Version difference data

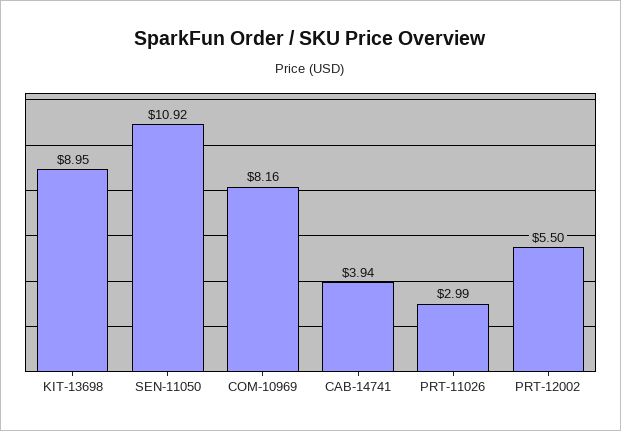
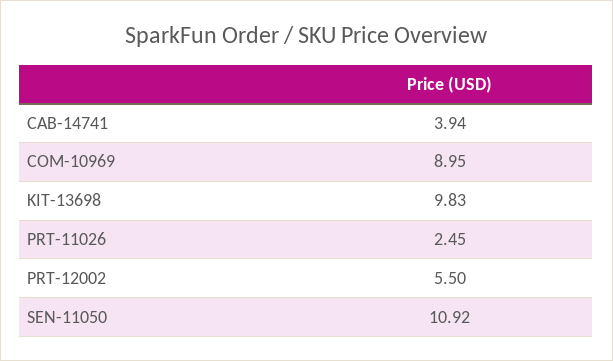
KIT-13698: 8.95 -> 9.83
COM-10969: 8.16 -> 8.95
PRT-11026: 2.99 -> 2.45

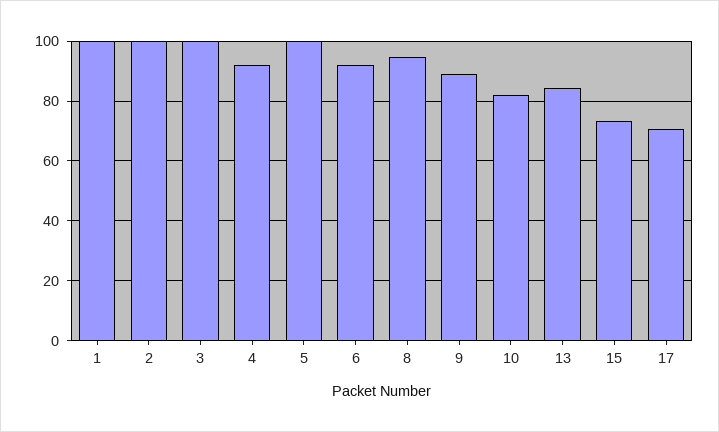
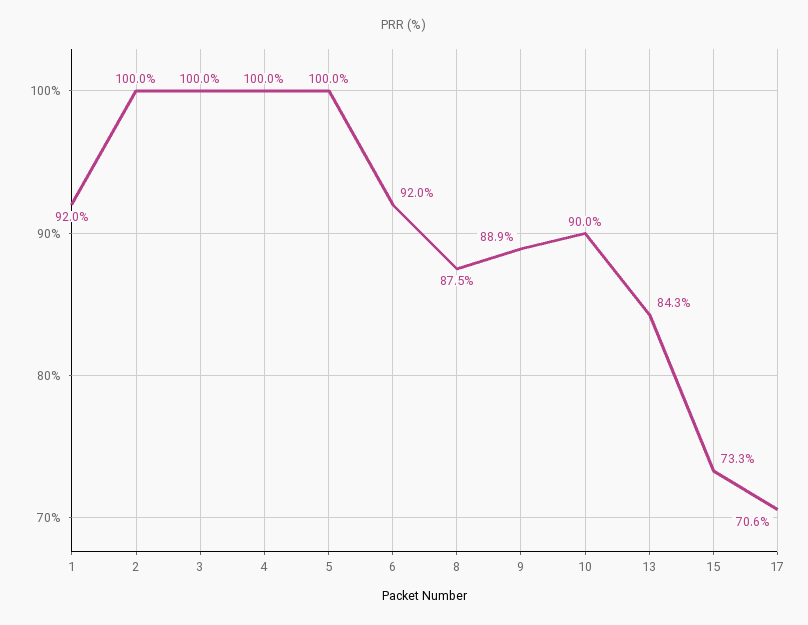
1: 100 -> 92
4: 92.5 -> 100
8: 95 -> 87.5
10: 82.5 -> 90

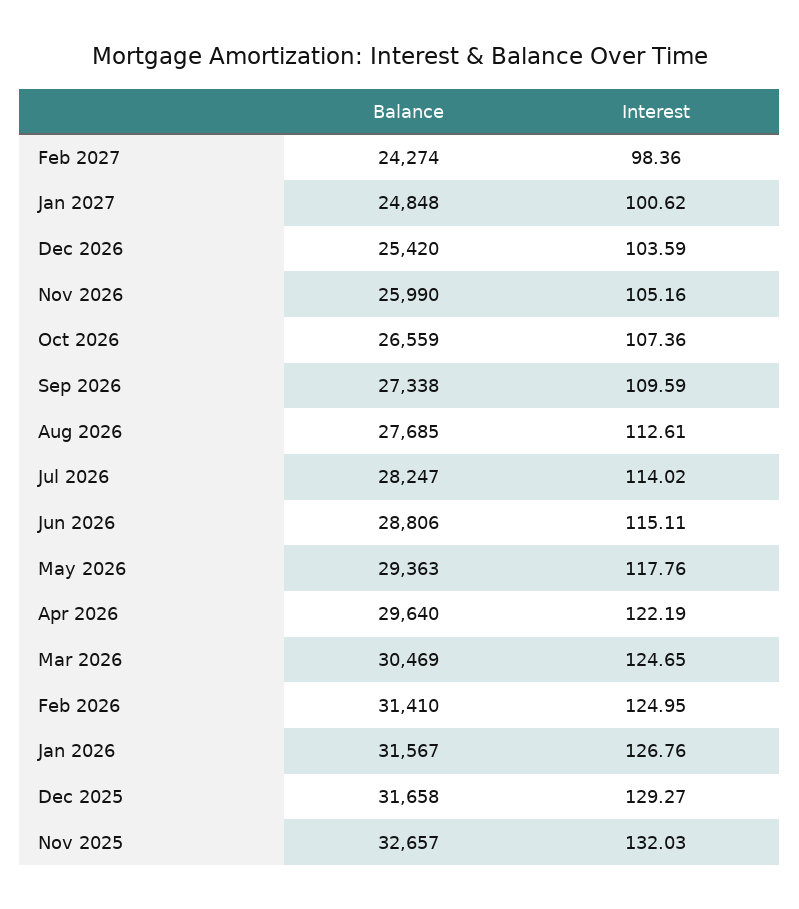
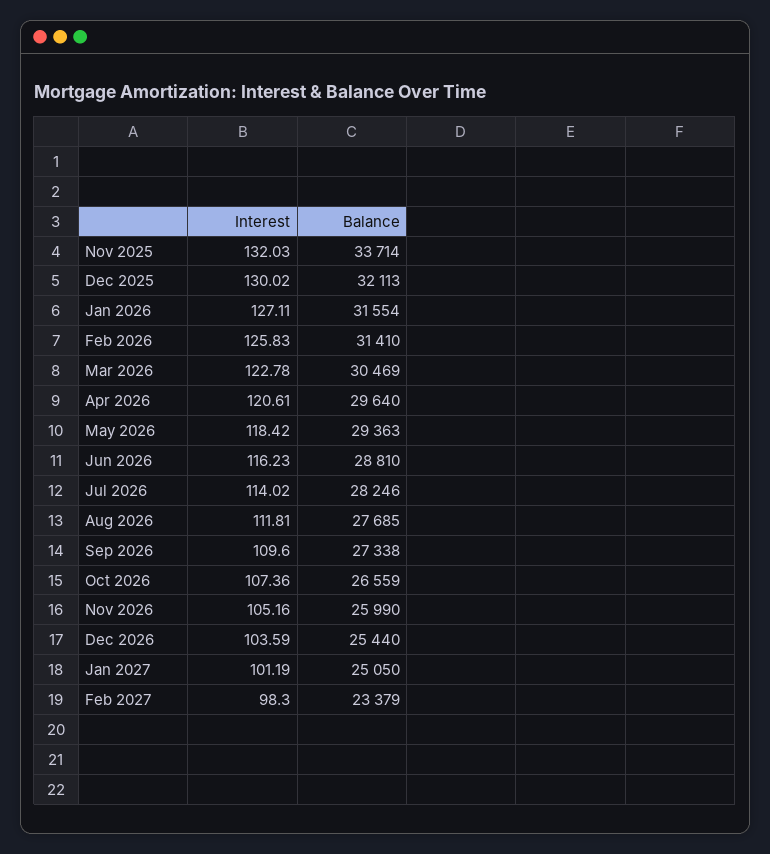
Balance, Feb 2027: 24274 -> 23379
Interest, Feb 2027: 98.36 -> 98.3
Balance, Jan 2027: 24848 -> 25050
Interest, Jan 2027: 100.62 -> 101.19
Balance, Dec 2026: 25420 -> 25440
Interest, Sep 2026: 109.59 -> 109.6
Interest, Aug 2026: 112.61 -> 111.81
Balance, Jul 2026: 28247 -> 28246
Balance, Jun 2026: 28806 -> 28810
Interest, Jun 2026: 115.11 -> 116.23
Interest, May 2026: 117.76 -> 118.42
Interest, Apr 2026: 122.19 -> 120.61
Interest, Mar 2026: 124.65 -> 122.78
Interest, Feb 2026: 124.95 -> 125.83
Balance, Jan 2026: 31567 -> 31554
Interest, Jan 2026: 126.76 -> 127.11
Balance, Dec 2025: 31658 -> 32113
Interest, Dec 2025: 129.27 -> 130.02
Balance, Nov 2025: 32657 -> 33714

● PROBLEM REQUIREMENTS
All lines from the one holding "PRT-11026: 2.99 -> 2.45" through the last line of the entries, and nothing else, are to be output exactly; leave out the pictures.

● SOLUTION FOR THIS TASK
PRT-11026: 2.99 -> 2.45

1: 100 -> 92
4: 92.5 -> 100
8: 95 -> 87.5
10: 82.5 -> 90

Balance, Feb 2027: 24274 -> 23379
Interest, Feb 2027: 98.36 -> 98.3
Balance, Jan 2027: 24848 -> 25050
Interest, Jan 2027: 100.62 -> 101.19
Balance, Dec 2026: 25420 -> 25440
Interest, Sep 2026: 109.59 -> 109.6
Interest, Aug 2026: 112.61 -> 111.81
Balance, Jul 2026: 28247 -> 28246
Balance, Jun 2026: 28806 -> 28810
Interest, Jun 2026: 115.11 -> 116.23
Interest, May 2026: 117.76 -> 118.42
Interest, Apr 2026: 122.19 -> 120.61
Interest, Mar 2026: 124.65 -> 122.78
Interest, Feb 2026: 124.95 -> 125.83
Balance, Jan 2026: 31567 -> 31554
Interest, Jan 2026: 126.76 -> 127.11
Balance, Dec 2025: 31658 -> 32113
Interest, Dec 2025: 129.27 -> 130.02
Balance, Nov 2025: 32657 -> 33714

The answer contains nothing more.